Even back in 1999, The Talented Mr. Ripley didn’t really get the recognition it deserved. In the shadow of The English Patient and Shakespeare In Love, it’s possible that Ripley was written off as yet another Miramax Oscar magnet period piece. There also seems to have been an element of discomfort with Damon’s performance. Critical reactions to him were divided — The Village Voice’s Amy Taubin wrote that Damon showed “signs of wanting to dirty up his American golden boy image” but was “in over his head” — and it seems that some audiences just weren’t ready to watch Will Hunting transform into a sexually ambiguous murderer. Law, on the other hand, they loved. (There’s some life–imitating–art irony there.)

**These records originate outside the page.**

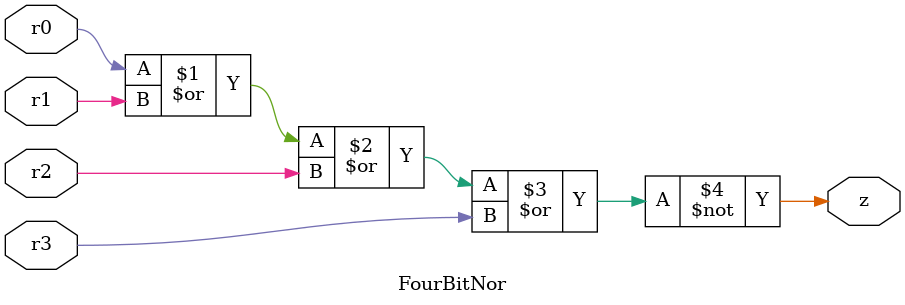
<source format=v>
module andgate(in1,in2,out);
input in1,in2;
output out;
assign out=in1&in2;
endmodule

module andgate3(in1,in2,in3,out);
input in1,in2,in3;
output out;
assign out=in1&in2&in3;
endmodule

module nandgate(in1,in2,out);
input in1,in2;
output out;
assign out=~(in1&in2);
endmodule

module nandgate3(in1,in2,in3,out);
input in1,in2,in3;
output out;
assign out=~(in1&in2&in3);
endmodule


module orgate(in1,in2,out);
input in1,in2;
output out;
assign out=in1|in2;
endmodule

module orgate3(in1,in2,in3,out);
input in1,in2,in3;
output out;
assign out=in1|in2|in3;
endmodule

module norgate(in1,in2,out);
input in1,in2;
output out;
assign out=~(in1|in2);
endmodule

module norgate3(in1,in2,in3,out);
input in1,in2,in3;
output out;
assign out=~(in1|in2|in3);
endmodule

module xorgate(in1,in2,out);
input in1,in2;
output out;
assign out=in1^in2;
endmodule

module xnorgate(in1,in2,out);
input in1,in2;
output out;
assign out=~(in1^in2);
endmodule

module invgate(in1,out);
input in1;
output out;
assign out=~in1;
endmodule

module FourBitNor(r0,r1,r2,r3,z);
input r0,r1,r2,r3;
output z;
assign z=~(r0|r1|r2|r3);

endmodule


</source>
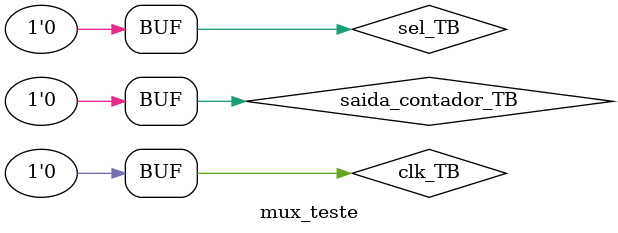
<source format=v>
`timescale 1ns/1ns
`include "mux.v"

module mux_teste;

    reg sel_TB, saida_contador_TB, clk_TB;
  	wire  Q_TB;

  	mux DUT(.sel(sel_TB), .non_recycling_counter_output(saida_contador_TB), .clk_1Hz(clk_TB), .pgt_1Hz(Q_TB));

    initial
        begin

            $dumpfile("mux_teste.vcd");
            $dumpvars(0, mux_teste);

                sel_TB=1; saida_contador_TB=0; clk_TB=1;
            #5  sel_TB=0; saida_contador_TB=0; clk_TB=1;
         	  #5  sel_TB=1; saida_contador_TB=1; clk_TB=0;
          	#5  sel_TB=0; saida_contador_TB=1; clk_TB=0;
            #5  sel_TB=1; saida_contador_TB=1; clk_TB=1;
          	#5  sel_TB=0; saida_contador_TB=1; clk_TB=1;
            #5  sel_TB=1; saida_contador_TB=0; clk_TB=0;
          	#5  sel_TB=0; saida_contador_TB=0; clk_TB=0;
          
        end
endmodule
</source>
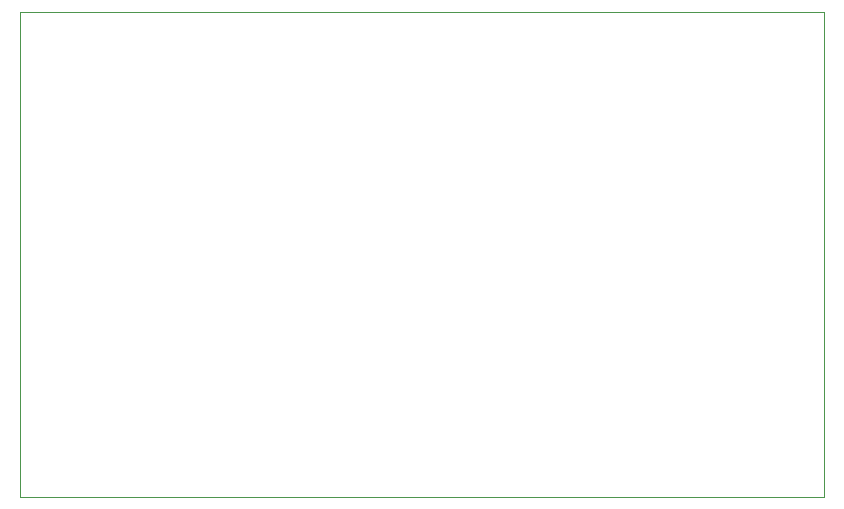
<source format=gbr>
G04 #@! TF.GenerationSoftware,KiCad,Pcbnew,(5.1.4)-1*
G04 #@! TF.CreationDate,2019-09-08T20:19:07+01:00*
G04 #@! TF.ProjectId,autoscreen,6175746f-7363-4726-9565-6e2e6b696361,rev?*
G04 #@! TF.SameCoordinates,Original*
G04 #@! TF.FileFunction,Profile,NP*
%FSLAX46Y46*%
G04 Gerber Fmt 4.6, Leading zero omitted, Abs format (unit mm)*
G04 Created by KiCad (PCBNEW (5.1.4)-1) date 2019-09-08 20:19:07*
%MOMM*%
%LPD*%
G04 APERTURE LIST*
%ADD10C,0.050000*%
G04 APERTURE END LIST*
D10*
X103000000Y-134000000D02*
X103000000Y-93000000D01*
X171000000Y-134000000D02*
X103000000Y-134000000D01*
X171000000Y-93000000D02*
X171000000Y-134000000D01*
X103000000Y-93000000D02*
X171000000Y-93000000D01*
M02*

</source>
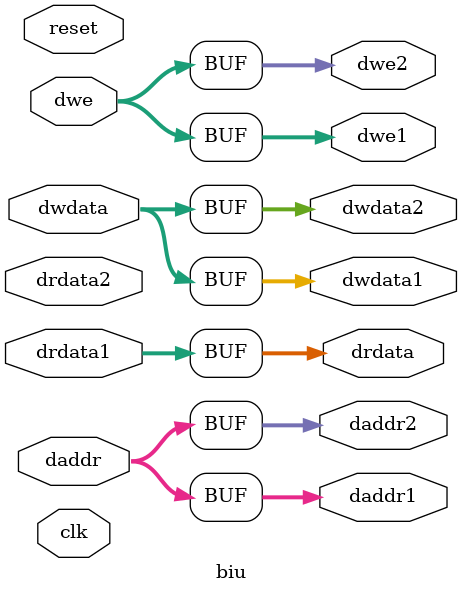
<source format=v>
`timescale 1ns/1ps
module biu (
    input clk,
    input reset,
    input [31:0] daddr,
    input [31:0] dwdata,
    input [3:0] dwe,
    output [31:0] drdata,

    // Signals going to/from dmem
    output [31:0] daddr1,
    output [31:0] dwdata1,
    output [3:0]  dwe1,
    input  [31:0] drdata1,

    // Signals going to/from peripheral
    output [31:0] daddr2,
    output [31:0] dwdata2,
    output [3:0]  dwe2,
    input  [31:0] drdata2
);

    // Modify below so that depending on the actual daddr range the BIU decides whether 
    // the response was from DMEM or peripheral - maybe a MUX?
    assign drdata = drdata1;

    // Send values to DMEM or peripheral (or both if it does not matter)
    // as required
    assign daddr1 = daddr;
    assign dwdata1 = dwdata;
    assign dwe1 = dwe;

    assign daddr2 = daddr;
    assign dwdata2 = dwdata;
    assign dwe2 = dwe;

endmodule
</source>
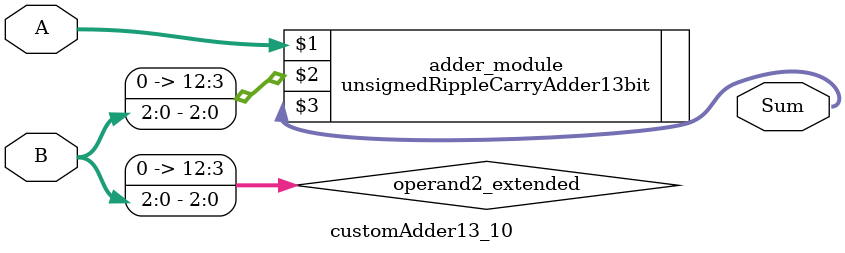
<source format=v>

module customAdder13_10(
                    input [12 : 0] A,
                    input [2 : 0] B,
                    
                    output [13 : 0] Sum
            );

    wire [12 : 0] operand2_extended;
    
    assign operand2_extended =  {10'b0, B};
    
    unsignedRippleCarryAdder13bit adder_module(
        A,
        operand2_extended,
        Sum
    );
    
endmodule
        
</source>
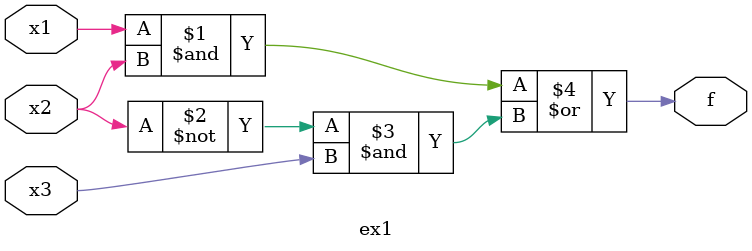
<source format=v>
module ex1(x1,x2,x3,f);
    input x1, x2, x3;
    output f;
    assign f = (x1 & x2) | (~x2 & x3);
endmodule
    
</source>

Today Ripley seems to be viewed as a footnote in the career of its impressive cast, who went on to more iconic roles and greater box-office success. The film received a flutter of recognition following Hoffman’s tragic death in 2014, with critics like The New Yorker’s David Denby citing his performance in Talented Mr. Ripley as one of his finest. The same could be said of any actor in the film. Each of their characters balances on a razor’s edge between who they really are and how they wish to be seen. That balancing act feels as relevant as ever, and Minghella’s Italy remains both a dream and a nightmare, a beautiful world that will always be just out of reach.